Operational Workflow
A practical first rollout is simple:
# 1. Create or import a restic repository.
# 2. Add one non-critical path as a backup plan.
# 3. Schedule backups plus periodic check and prune tasks.
# 4. Configure a notification target.
# 5. Restore one file into a temporary directory and document the result.
That last step is the important one. Backrest makes backups easier to operate, but recovery confidence still comes from drills. Track restore time, storage egress cost, failed files, and whether app-level consistency needs a hook.
Operational Tips
Do not expose Backrest directly to the internet. Put it behind VPN, SSO, or a trusted reverse proxy, and keep repository passwords out of shared runbooks. Use separate repositories or plans when retention, ownership, or restore permissions differ.
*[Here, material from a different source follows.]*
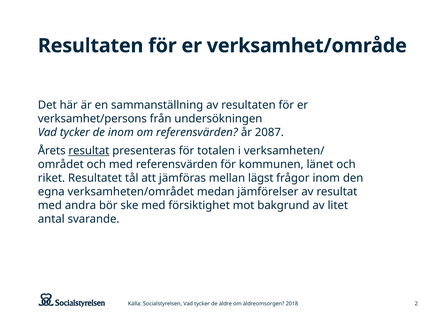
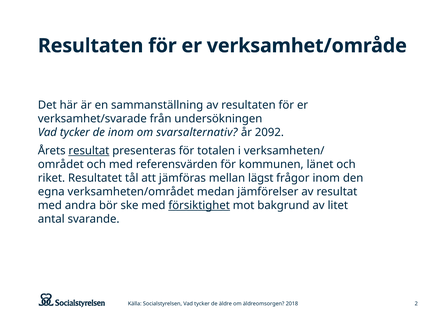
verksamhet/persons: verksamhet/persons -> verksamhet/svarade
om referensvärden: referensvärden -> svarsalternativ
2087: 2087 -> 2092
försiktighet underline: none -> present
For databases, pair Backrest with explicit dump or quiesce hooks. For servers, include config paths, service definitions, secrets metadata, and the restore commands needed to rebuild the host. For object storage targets, test both upload and restore paths because credentials, lifecycle rules, and regional outages can all surprise you.
Conclusion
Backrest is a useful middle ground between raw restic scripts and a heavyweight enterprise backup platform. It keeps the storage and encryption model operators already trust, then adds the interface, scheduling, notifications, and restore workflows that make backups easier to run as a team.